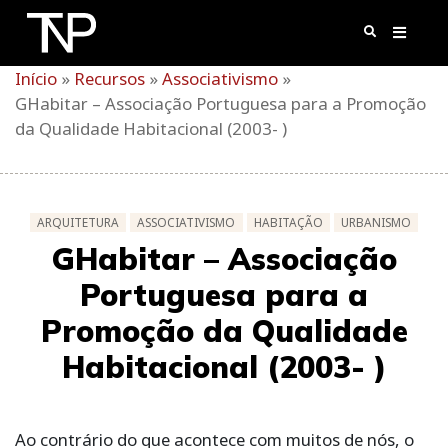
Skip
to
content
Início
»
Recursos
»
Associativismo
»
GHabitar – Associação Portuguesa para a Promoção
da Qualidade Habitacional (2003- )
ARQUITETURA
ASSOCIATIVISMO
HABITAÇÃO
URBANISMO
GHabitar – Associação
Portuguesa para a
Promoção da Qualidade
Habitacional (2003- )
Ao contrário do que acontece com muitos de nós, o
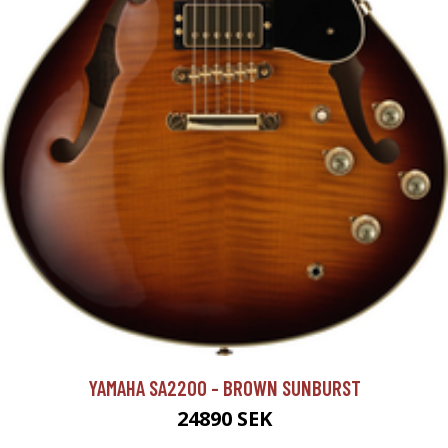
YAMAHA SA2200 - BROWN SUNBURST
24890 SEK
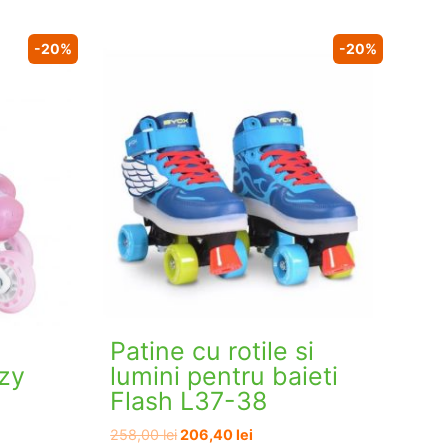
-20%
-20%
Patine cu rotile si
zzy
lumini pentru baieti
Flash L37-38
Prețul
Prețul
258,00
lei
206,40
lei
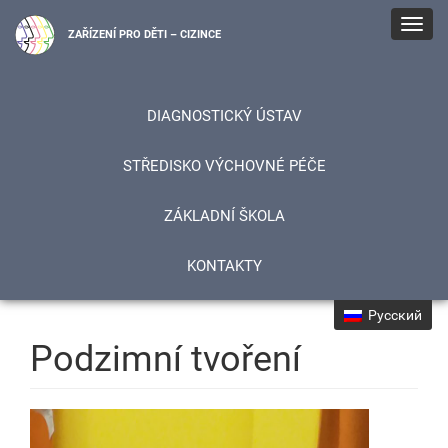
Toggl
ZAŘÍZENÍ PRO DĚTI – CIZINCE
navig
DIAGNOSTICKÝ ÚSTAV
STŘEDISKO VÝCHOVNÉ PÉČE
ZÁKLADNÍ ŠKOLA
KONTAKTY
Русский
Podzimní tvoření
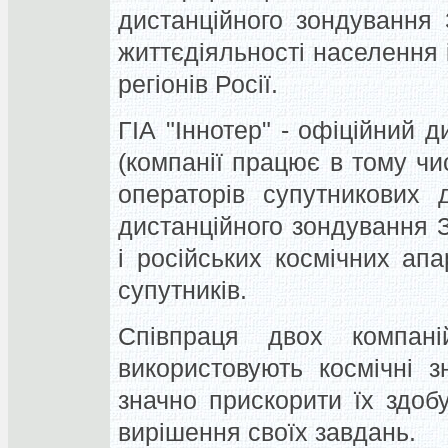
дистанційного зондування
життєдіяльності населення 
регіонів Росії.
ГІА "Іннотер" - офіційний д
(компанії працює в тому чис
операторів супутникових 
дистанційного зондування 
і російських космічних апа
супутників.
Співпраця двох компан
використовують космічні з
значно прискорити їх здоб
вирішення своїх завдань.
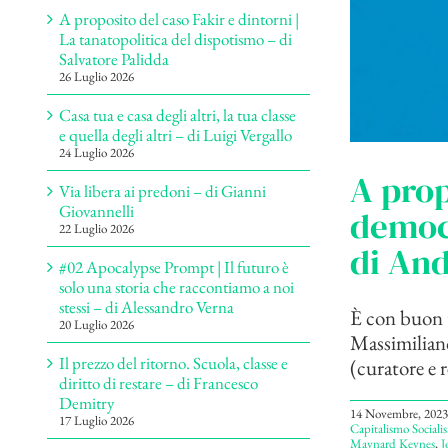
A proposito del caso Fakir e dintorni |
La tanatopolitica del dispotismo – di
Salvatore Palidda
26 Luglio 2026
Casa tua e casa degli altri, la tua classe
e quella degli altri – di Luigi Vergallo
24 Luglio 2026
A prop
Via libera ai predoni – di Gianni
Giovannelli
democ
22 Luglio 2026
di And
#02 Apocalypse Prompt | Il futuro è
solo una storia che raccontiamo a noi
stessi – di Alessandro Verna
È con buon t
20 Luglio 2026
Massimiliano
Il prezzo del ritorno. Scuola, classe e
(curatore e r
diritto di restare – di Francesco
Demitry
14 Novembre, 2023
17 Luglio 2026
Capitalismo Social
Maynard Keynes
,
J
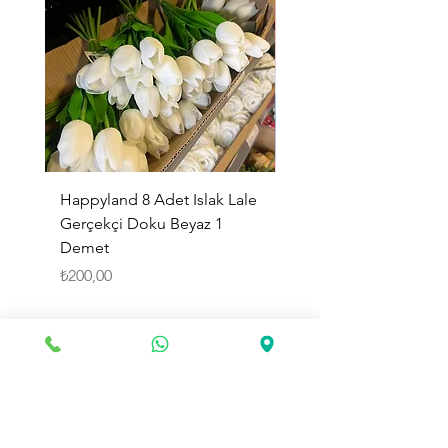
Happyland 8 Adet Islak Lale
HappyLand 150 ml Ma
Gerçekçi Doku Beyaz 1
Cinsiyet Belirleme Spr
Demet
Küçük Boy
Fiyat
Fiyat
₺200,00
₺225,00
Sepete Ekle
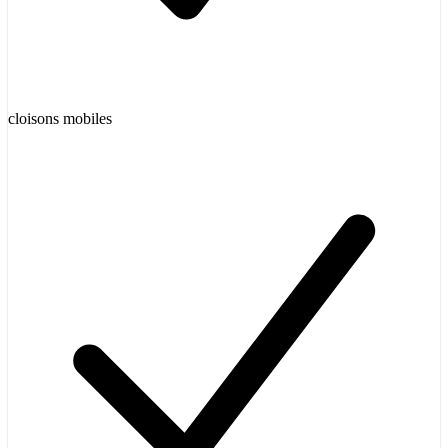
cloisons mobiles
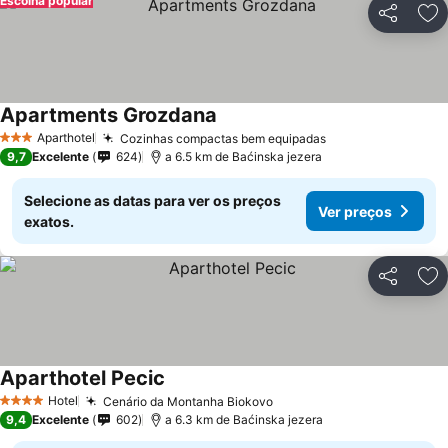
Escolha popular
Partilhar
Ad
Apartments Grozdana
Aparthotel
Cozinhas compactas bem equipadas
3 Estrelas
9,7
Excelente
624
a 6.5 km de Baćinska jezera
Selecione as datas para ver os preços
Ver preços
exatos.
Partilhar
Ad
Aparthotel Pecic
Hotel
Cenário da Montanha Biokovo
4 Estrelas
9,4
Excelente
602
a 6.3 km de Baćinska jezera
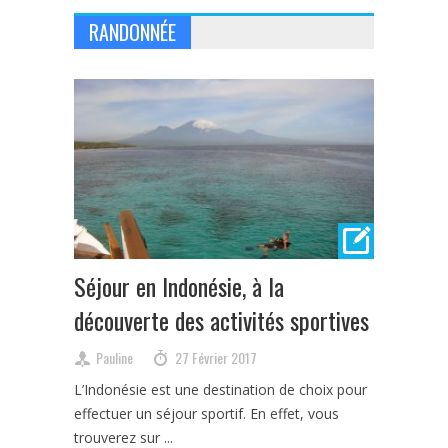
RANDONNÉE
Séjour en Indonésie, à la
découverte des activités sportives
Pauline
27 Février 2017
L’Indonésie est une destination de choix pour
effectuer un séjour sportif. En effet, vous
trouverez sur ...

==*==

◆ Exercise details ◆
In copying the material, drop all pictures and keep everything else identical.

◆ Exercise solution ◆
Skip
to
content
Início
»
Recursos
»
Associativismo
»
GHabitar – Associação Portuguesa para a Promoção
da Qualidade Habitacional (2003- )
ARQUITETURA
ASSOCIATIVISMO
HABITAÇÃO
URBANISMO
GHabitar – Associação
Portuguesa para a
Promoção da Qualidade
Habitacional (2003- )
Ao contrário do que acontece com muitos de nós, o
YAMAHA SA2200 - BROWN SUNBURST
24890 SEK
-20%
-20%
Patine cu rotile si
zzy
lumini pentru baieti
Flash L37-38
Prețul
Prețul
258,00
lei
206,40
lei
Toggl
ZAŘÍZENÍ PRO DĚTI – CIZINCE
navig
DIAGNOSTICKÝ ÚSTAV
STŘEDISKO VÝCHOVNÉ PÉČE
ZÁKLADNÍ ŠKOLA
KONTAKTY
Русский
Podzimní tvoření
дистанційного зондування
життєдіяльності населення 
регіонів Росії.
ГІА "Іннотер" - офіційний д
(компанії працює в тому чис
операторів супутникових 
дистанційного зондування 
і російських космічних апа
супутників.
Співпраця двох компан
використовують космічні з
значно прискорити їх здоб
вирішення своїх завдань.
A proposito del caso Fakir e dintorni |
La tanatopolitica del dispotismo – di
Salvatore Palidda
26 Luglio 2026
Casa tua e casa degli altri, la tua classe
e quella degli altri – di Luigi Vergallo
24 Luglio 2026
A prop
Via libera ai predoni – di Gianni
Giovannelli
democ
22 Luglio 2026
di And
#02 Apocalypse Prompt | Il futuro è
solo una storia che raccontiamo a noi
stessi – di Alessandro Verna
È con buon t
20 Luglio 2026
Massimiliano
Il prezzo del ritorno. Scuola, classe e
(curatore e r
diritto di restare – di Francesco
Demitry
14 Novembre, 2023
17 Luglio 2026
Capitalismo Social
Maynard Keynes
,
J
Happyland 8 Adet Islak Lale
HappyLand 150 ml Ma
Gerçekçi Doku Beyaz 1
Cinsiyet Belirleme Spr
Demet
Küçük Boy
Fiyat
Fiyat
₺200,00
₺225,00
Sepete Ekle
cloisons mobiles
Escolha popular
Partilhar
Ad
Apartments Grozdana
Aparthotel
Cozinhas compactas bem equipadas
3 Estrelas
9,7
Excelente
624
a 6.5 km de Baćinska jezera
Selecione as datas para ver os preços
Ver preços
exatos.
Partilhar
Ad
Aparthotel Pecic
Hotel
Cenário da Montanha Biokovo
4 Estrelas
9,4
Excelente
602
a 6.3 km de Baćinska jezera
RANDONNÉE
Séjour en Indonésie, à la
découverte des activités sportives
Pauline
27 Février 2017
L’Indonésie est une destination de choix pour
effectuer un séjour sportif. En effet, vous
trouverez sur ...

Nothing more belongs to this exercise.